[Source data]
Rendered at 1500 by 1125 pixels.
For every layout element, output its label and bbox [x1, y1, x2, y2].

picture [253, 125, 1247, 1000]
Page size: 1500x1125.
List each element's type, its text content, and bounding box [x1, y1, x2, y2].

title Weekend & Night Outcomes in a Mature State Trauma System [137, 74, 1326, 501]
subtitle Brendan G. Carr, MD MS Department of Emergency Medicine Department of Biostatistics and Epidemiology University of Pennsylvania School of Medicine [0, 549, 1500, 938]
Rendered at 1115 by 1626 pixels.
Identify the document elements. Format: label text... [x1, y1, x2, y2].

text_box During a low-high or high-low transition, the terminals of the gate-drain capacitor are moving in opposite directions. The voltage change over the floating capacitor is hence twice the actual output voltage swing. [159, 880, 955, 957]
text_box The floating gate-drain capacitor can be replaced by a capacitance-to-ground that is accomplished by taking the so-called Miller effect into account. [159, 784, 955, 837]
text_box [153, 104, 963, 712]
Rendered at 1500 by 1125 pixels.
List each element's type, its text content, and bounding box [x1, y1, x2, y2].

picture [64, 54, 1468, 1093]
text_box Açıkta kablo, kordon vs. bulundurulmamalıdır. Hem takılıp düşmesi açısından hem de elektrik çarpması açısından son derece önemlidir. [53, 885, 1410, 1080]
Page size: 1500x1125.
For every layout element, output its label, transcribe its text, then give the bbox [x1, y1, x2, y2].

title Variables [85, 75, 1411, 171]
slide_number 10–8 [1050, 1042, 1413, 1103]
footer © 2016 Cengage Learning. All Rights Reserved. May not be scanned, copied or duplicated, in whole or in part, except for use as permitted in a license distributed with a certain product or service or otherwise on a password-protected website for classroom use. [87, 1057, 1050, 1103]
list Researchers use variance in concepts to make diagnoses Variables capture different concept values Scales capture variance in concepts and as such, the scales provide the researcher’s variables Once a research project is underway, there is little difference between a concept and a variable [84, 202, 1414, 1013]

**How to complete this task:**
Copy the records above. Keep every word as it is.

**Your solution:**
Rendered at 1500 by 1125 pixels.
For every layout element, output its label and bbox [x1, y1, x2, y2].

picture [253, 125, 1247, 1000]
Page size: 1500x1125.
List each element's type, its text content, and bounding box [x1, y1, x2, y2].

title Weekend & Night Outcomes in a Mature State Trauma System [137, 74, 1326, 501]
subtitle Brendan G. Carr, MD MS Department of Emergency Medicine Department of Biostatistics and Epidemiology University of Pennsylvania School of Medicine [0, 549, 1500, 938]
Rendered at 1115 by 1626 pixels.
Identify the document elements. Format: label text... [x1, y1, x2, y2].

text_box During a low-high or high-low transition, the terminals of the gate-drain capacitor are moving in opposite directions. The voltage change over the floating capacitor is hence twice the actual output voltage swing. [159, 880, 955, 957]
text_box The floating gate-drain capacitor can be replaced by a capacitance-to-ground that is accomplished by taking the so-called Miller effect into account. [159, 784, 955, 837]
text_box [153, 104, 963, 712]
Rendered at 1500 by 1125 pixels.
List each element's type, its text content, and bounding box [x1, y1, x2, y2].

picture [64, 54, 1468, 1093]
text_box Açıkta kablo, kordon vs. bulundurulmamalıdır. Hem takılıp düşmesi açısından hem de elektrik çarpması açısından son derece önemlidir. [53, 885, 1410, 1080]
Page size: 1500x1125.
For every layout element, output its label, transcribe its text, then give the bbox [x1, y1, x2, y2].

title Variables [85, 75, 1411, 171]
slide_number 10–8 [1050, 1042, 1413, 1103]
footer © 2016 Cengage Learning. All Rights Reserved. May not be scanned, copied or duplicated, in whole or in part, except for use as permitted in a license distributed with a certain product or service or otherwise on a password-protected website for classroom use. [87, 1057, 1050, 1103]
list Researchers use variance in concepts to make diagnoses Variables capture different concept values Scales capture variance in concepts and as such, the scales provide the researcher’s variables Once a research project is underway, there is little difference between a concept and a variable [84, 202, 1414, 1013]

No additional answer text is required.